La SMACL rappelle ainsi qu’en 2022, la facture climatique pour la totalité des assureurs a atteint 10,5 milliards d’euros en France, soit un niveau jamais vu depuis plus de 20 ans. « Le coût des sinistres pour SMACL Assurances a été multiplié par 4 entre 2021 et 2022, et s’élevait à plus de 100 millions d’euros en 2022 », précise l’organisme. Ces données ont « largement impacté l’équilibre primes/sinistres des assureurs (inflation sectorielle), et par extension le coût d’assurance et de réassurance, avec une hausse générale plus marquée sur les événements climatiques », détaille la SAMCL qui justifie ainsi la hausse des prix : « Afin de pouvoir supporter ce contexte et d’assurer la pérennité du modèle, les assureurs doivent adapter leurs tarifs et leurs conditions contractuelles. »

Et maintenant comment on fait ?

Seule bonne nouvelle, la crise actuelle force les acteurs à se retrouver autour de la table. La SMACL reconnaît ainsi que « chacun doit prendre sa part de responsabilité : les assureurs, les collectivités et l’État », appelant à « la mise en place de solutions concrètes et pérennes sans délai ». Thierry Langreney avance, pour cela, plusieurs pistes qui « doivent être un mélange de solidarité et de responsabilité ». 

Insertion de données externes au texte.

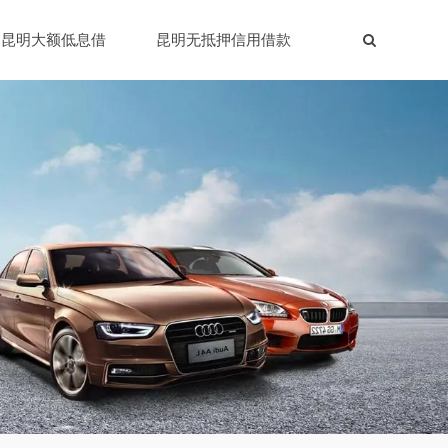
昆明大额低息借
昆明无抵押信用借款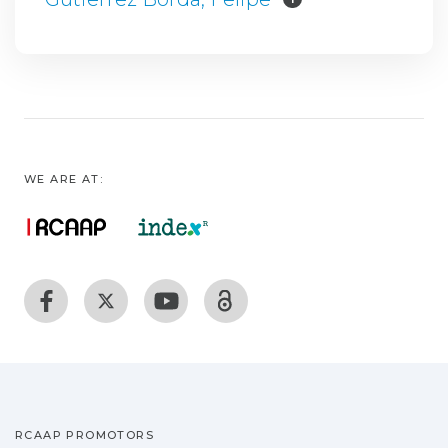
WE ARE AT:
RCAAP PROMOTORS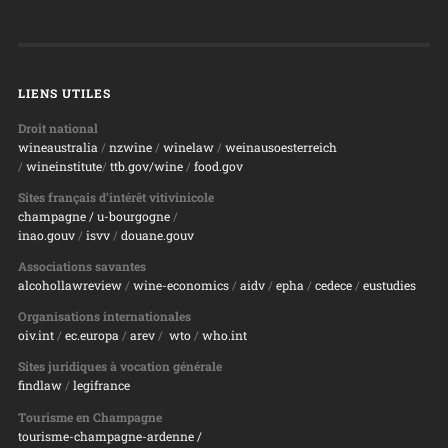
LIENS UTILES
Droit national
wineaustralia
/
nzwine
/
winelaw
/
weinausoesterreich
/
wineinstitute
/
ttb.gov/wine
/
food.gov
Sites français d’intérêt vitivinicole
champagne
/ u-bourgogne
/
inao.gouv
/
isvv
/
d
ouane.gouv
Associations savantes
alcohollawreview
/
wine-economics
/
aidv
/
epha
/
cedece
/
eustudies
Organisations internationales
oiv.int
/
ec.europa
/
arev
/
wto
/
who.int
Sites juridiques à vocation générale
findlaw
/
legifrance
Tourisme en Champagne
tourisme-champagne-ardenne /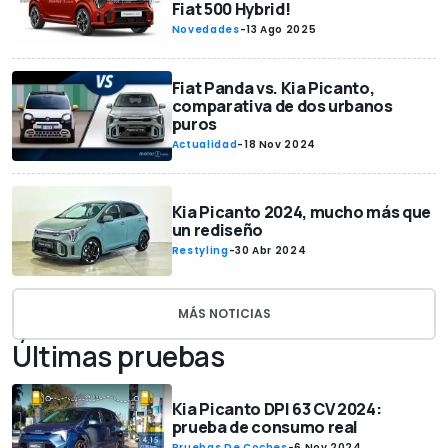
Fiat 500 Hybrid!
Novedades
-
13 Ago 2025
Fiat Panda vs. Kia Picanto,
comparativa de dos urbanos
puros
Actualidad
-
18 Nov 2024
Kia Picanto 2024, mucho más que
un rediseño
Restyling
-
30 Abr 2024
MÁS NOTICIAS
Últimas pruebas
Kia Picanto DPI 63 CV 2024:
prueba de consumo real
Pruebas De Coches
-
6 Nov 2024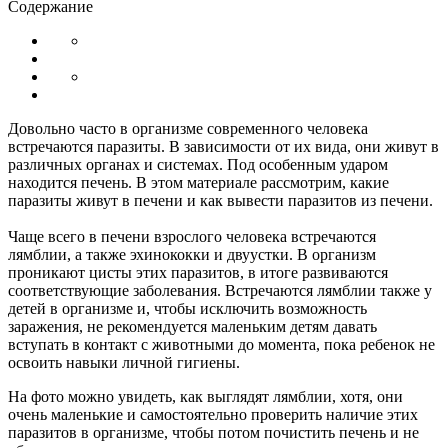
Содержание
Довольно часто в организме современного человека
встречаются паразиты. В зависимости от их вида, они живут в
различных органах и системах. Под особенным ударом
находится печень. В этом материале рассмотрим, какие
паразиты живут в печени и как вывести паразитов из печени.
Чаще всего в печени взрослого человека встречаются
лямблии, а также эхинококки и двуустки. В организм
проникают цисты этих паразитов, в итоге развиваются
соответствующие заболевания. Встречаются лямблии также у
детей в организме и, чтобы исключить возможность
заражения, не рекомендуется маленьким детям давать
вступать в контакт с животными до момента, пока ребенок не
освоить навыки личной гигиены.
На фото можно увидеть, как выглядят лямблии, хотя, они
очень маленькие и самостоятельно проверить наличие этих
паразитов в организме, чтобы потом почистить печень и не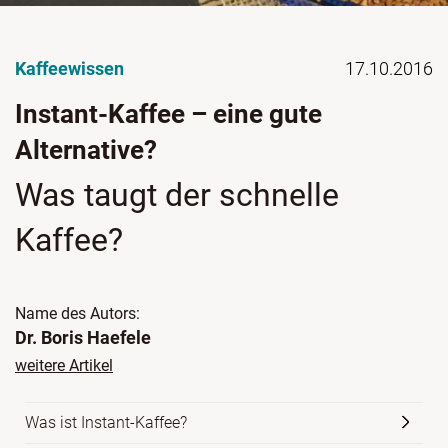
Kaffeewissen
17.10.2016
Instant-Kaffee – eine gute
Alternative?
Was taugt der schnelle
Kaffee?
Name des Autors:
Dr. Boris Haefele
weitere Artikel
Was ist Instant-Kaffee?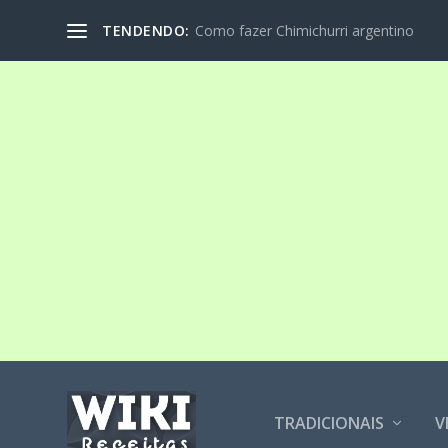
TENDENDO:
Como fazer Chimichurri argentino
TRADICIONAIS
V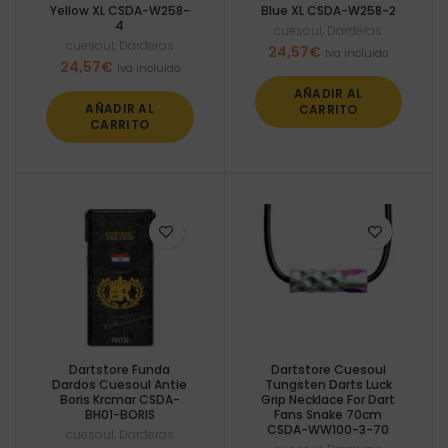
Yellow XL CSDA-W258-
Blue XL CSDA-W258-2
4
cuesoul
,
Darderas
cuesoul
,
Darderas
24,57
€
Iva incluido
24,57
€
Iva incluido
AÑADIR AL
AÑADIR AL
CARRITO
CARRITO
Dartstore Funda
Dartstore Cuesoul
Dardos Cuesoul Antie
Tungsten Darts Luck
Boris Krcmar CSDA-
Grip Necklace For Dart
BH01-BORIS
Fans Snake 70cm
CSDA-WW100-3-70
cuesoul
,
Darderas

Tout d’abord, demander aux collectivités exposées aux risques de les réduire en investissant dans des plans de prévention grâce au projet partenarial d’aménagement (PPA) qui permet de réaliser des travaux afin de mieux adapter le territoire aux risques climatiques du futur. « Malheureusement, aujourd’hui, près d’un quart des plans de prévention sont obsolètes, car basés sur des données historiques dépassées par le changement climatique », pointe l’ancien directeur général adjoint de Crédit Agricole Assurances.

Ensuite, les acteurs plaident pour un retour de la concurrence et plus de souplesse dans la négociation des contrats entre les collectivités locales et les assureurs. « Bercy est en train de travailler pour modifier les règles du Code des marchés publics, souligne ainsi Alain Chrétien. Il faut que les ministres concernés prennent les choses en main ».

Mettre les acteurs autour de la table

Plusieurs recommandations ont également été listées par le rapport Chrétien-Dagès de l’AMF. Le document avance, par exemple, l’idée d’instaurer un système à trois étages pour mieux répartir le risque. Au premier, les petits accidents du quotidien qui permettraient aux communes de s’autoassurer. Au deuxième, les sinistres plus importants qui seraient à la charge de l’assureur, tandis que l’État interviendrait au troisième étage et directement sur les événements majeurs, au titre du régime CatNat, dont les dédommagements sont aujourd’hui pris en charge à 50% par l’assureur et la Caisse centrale de réassurance (CCR).

Sénat

Contacté par TF1, le ministre l’Aménagement du territoire, François Rebsamen, n’a pas souhaité réagir sur ce dossier, mais Alain Chrétien devrait lui écrire prochainement pour le rencontrer et évoquer ces questions. D’autant que les prévisions ne sont pas optimistes sur l’assurance des communes : selon la CCR, les dommages causés par les sinistres dus aux catastrophes climatiques pourraient augmenter de 40% d’ici à 2050.